*** Opening of DATA FOR PROCESSING ***
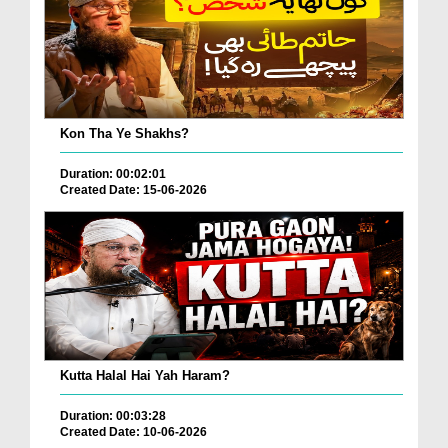
Kon Tha Ye Shakhs?
Duration: 00:02:01
Created Date: 15-06-2026
Kutta Halal Hai Yah Haram?
Duration: 00:03:28
Created Date: 10-06-2026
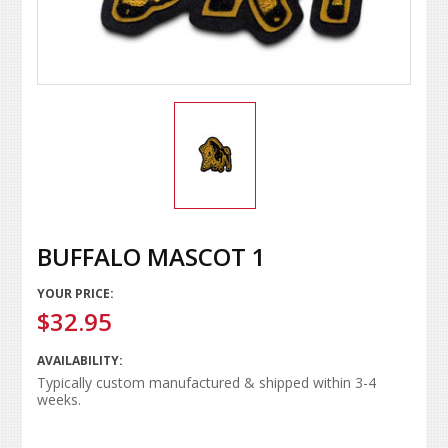
BUFFALO MASCOT 1
YOUR PRICE:
$32.95
AVAILABILITY:
Typically custom manufactured & shipped within 3-4
weeks.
*** Close of DATA FOR PROCESSING ***
# EXERCISE
Print every entry exactly. Pictures are not part of the copy.

# SOLVED EXERCISE
Kon Tha Ye Shakhs?
Duration: 00:02:01
Created Date: 15-06-2026
Kutta Halal Hai Yah Haram?
Duration: 00:03:28
Created Date: 10-06-2026
BUFFALO MASCOT 1
YOUR PRICE:
$32.95
AVAILABILITY:
Typically custom manufactured & shipped within 3-4
weeks.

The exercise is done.